Hardware design source files:
▶
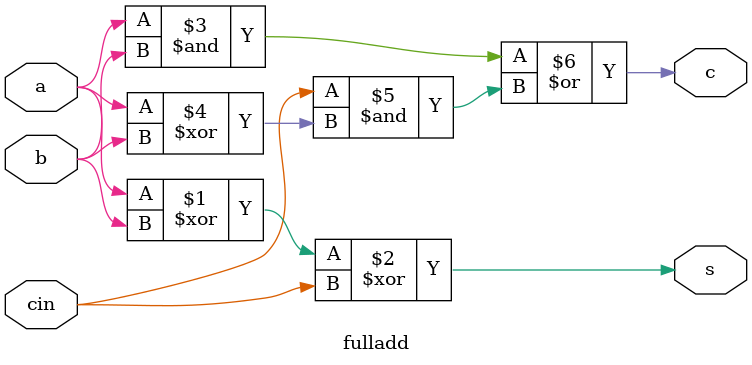
<source format=v>
`timescale 1ns / 1ps


module fulladd(
    input a,b,cin,
    output s,c
    );
assign s=a^b^cin;
assign c=(a&b)|cin&(a^b);
endmodule

</source>
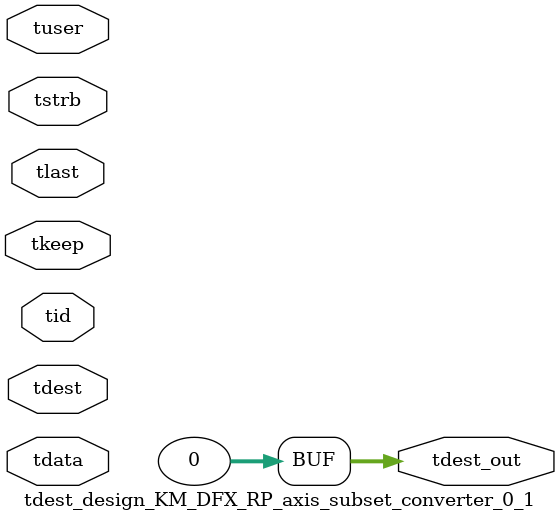
<source format=v>


`timescale 1ps/1ps

module tdest_design_KM_DFX_RP_axis_subset_converter_0_1 #
(
parameter C_S_AXIS_TDATA_WIDTH = 32,
parameter C_S_AXIS_TUSER_WIDTH = 0,
parameter C_S_AXIS_TID_WIDTH   = 0,
parameter C_S_AXIS_TDEST_WIDTH = 0,
parameter C_M_AXIS_TDEST_WIDTH = 32
)
(
input  [(C_S_AXIS_TDATA_WIDTH == 0 ? 1 : C_S_AXIS_TDATA_WIDTH)-1:0     ] tdata,
input  [(C_S_AXIS_TUSER_WIDTH == 0 ? 1 : C_S_AXIS_TUSER_WIDTH)-1:0     ] tuser,
input  [(C_S_AXIS_TID_WIDTH   == 0 ? 1 : C_S_AXIS_TID_WIDTH)-1:0       ] tid,
input  [(C_S_AXIS_TDEST_WIDTH == 0 ? 1 : C_S_AXIS_TDEST_WIDTH)-1:0     ] tdest,
input  [(C_S_AXIS_TDATA_WIDTH/8)-1:0 ] tkeep,
input  [(C_S_AXIS_TDATA_WIDTH/8)-1:0 ] tstrb,
input                                                                    tlast,
output [C_M_AXIS_TDEST_WIDTH-1:0] tdest_out
);

assign tdest_out = {1'b0};

endmodule


</source>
◀
▶ **Task requirements**:
Show the lines in the entries above that include the string "timescale".

▶ **Answer to this task**:
`timescale 1ns / 1ps
`timescale 1ps/1ps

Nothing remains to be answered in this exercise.